日時:2015年6月27日(土)18:00〜21:00
登壇者:楯岡求美(神戸大学国際文化学研究科准教授)
1967年東京生まれ。専門はロシア文化・ロシア演劇。主な論文に「メイエルホリドの演劇性―チェーホフ、コメディア・デラルテとの出会い」「ナルキッソスの水に映る街ー劇場都市ペテルブルグ」「演劇における感情の伝達をめぐって―スタニスラフスキー・システム形成過程についての一考察」他多数。
レクチャー2:カルチベート宣言〜芸術なしでは生きられない
報告エッセイを書く前に、プログラム全体を振り返って疑問や感想を共有し、深める場を持ちます。
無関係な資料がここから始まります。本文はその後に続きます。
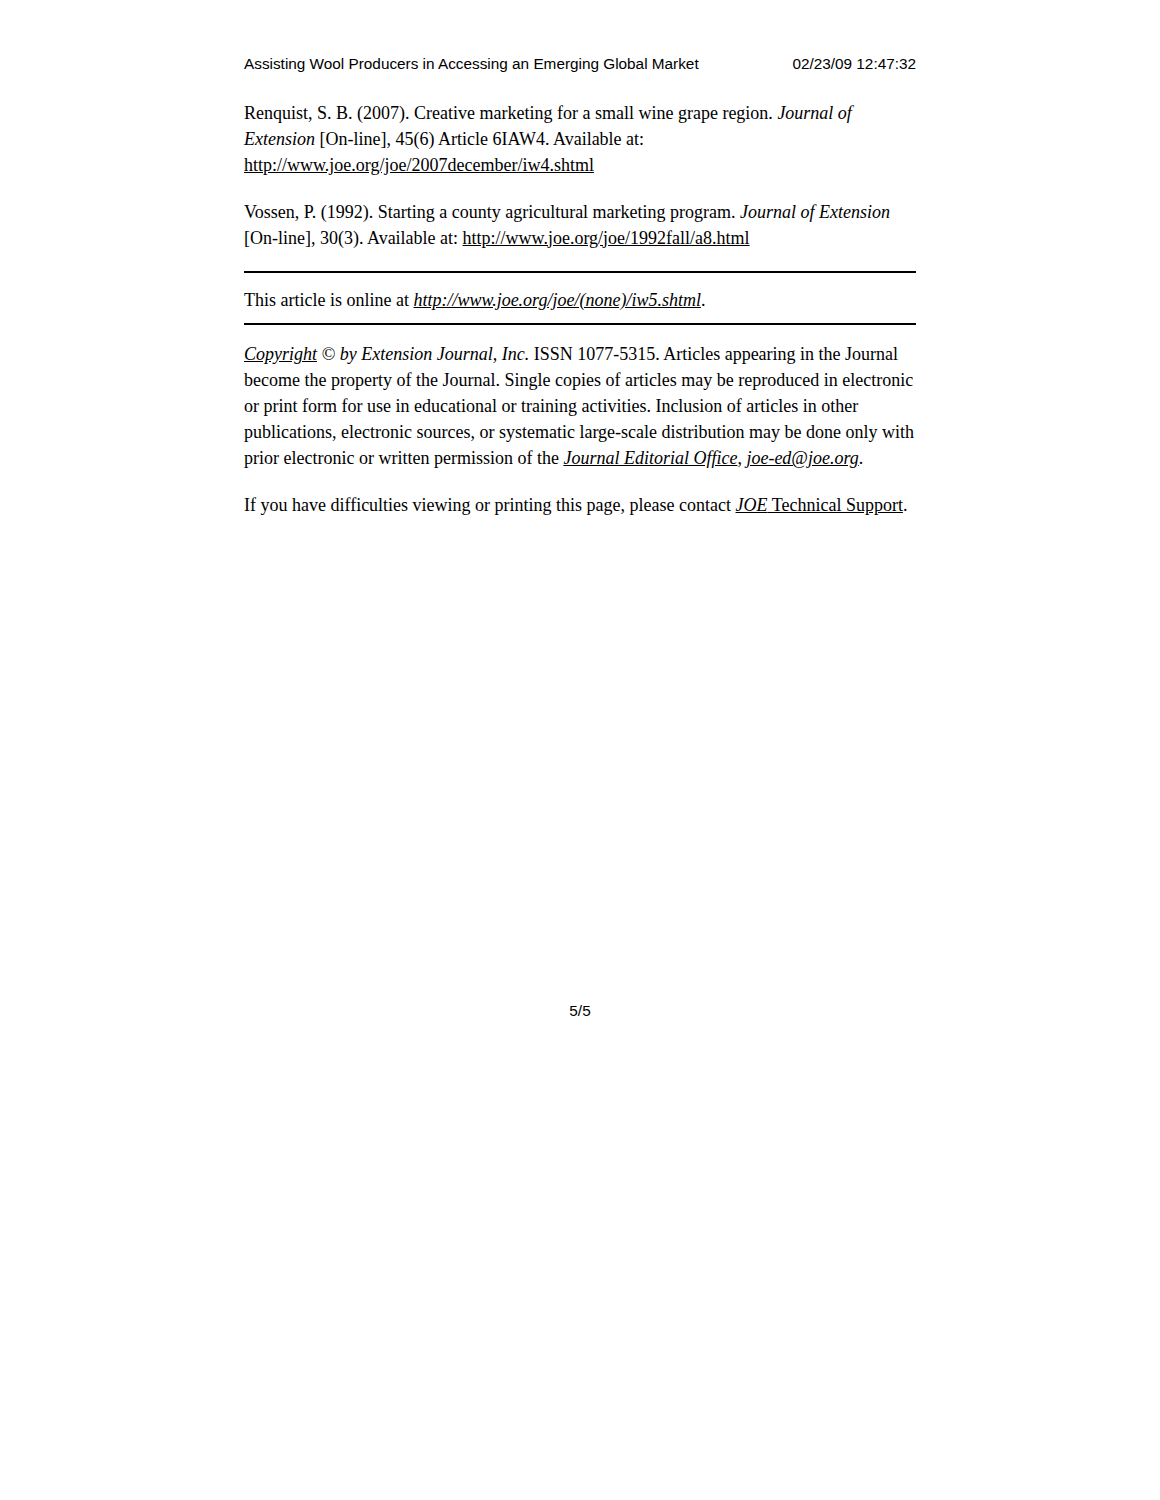Assisting Wool Producers in Accessing an Emerging Global Market 02/23/09 12:47:32
Renquist, S. B. (2007). Creative marketing for a small wine grape region. Journal of Extension [On-line], 45(6) Article 6IAW4. Available at: http://www.joe.org/joe/2007december/iw4.shtml
Vossen, P. (1992). Starting a county agricultural marketing program. Journal of Extension [On-line], 30(3). Available at: http://www.joe.org/joe/1992fall/a8.html
This article is online at http://www.joe.org/joe/(none)/iw5.shtml.
Copyright © by Extension Journal, Inc. ISSN 1077-5315. Articles appearing in the Journal become the property of the Journal. Single copies of articles may be reproduced in electronic or print form for use in educational or training activities. Inclusion of articles in other publications, electronic sources, or systematic large-scale distribution may be done only with prior electronic or written permission of the Journal Editorial Office, joe-ed@joe.org.
If you have difficulties viewing or printing this page, please contact JOE Technical Support.
5/5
批評という立場から〈演劇を食べてかみくだいて生きている〉お二人を迎え、見ることと書くこと、感じることと言葉にすることについて語ります。
日時:2015年9月23日(水・祝)18:00〜21:00
登壇者:藤原ちから(編集者・批評家)
1977年高知県生まれ、横浜在住。BricolaQ主宰。武蔵野美術大学広報誌「mauleaf」、世田谷パブリックシアター「キャロマグ」などを編集。主に舞台芸術について様々な記事を執筆。共著に『演劇最強論』など。遊歩型ツアーパフォーマンス『演劇クエスト』を各地で創作中。
登壇者:森山直人(演劇批評家)
1968年東京生まれ。京都造形芸術大学芸術学部舞台芸術学科教授、同大学舞台芸術研究センター主任研究員、及び機関誌『舞台芸術』編集委員。KYOTO EXPERIMENT(京都国際舞台芸術祭)実行委員長。著書に『舞台芸術への招待』(共著、放送大学教育振興会)など。主な論文に、「沈黙劇とその対部――あるフィクションの起源をめぐって」他多数。
レクチャーはカルチベート・プログラム参加者以外の方も受講可能です。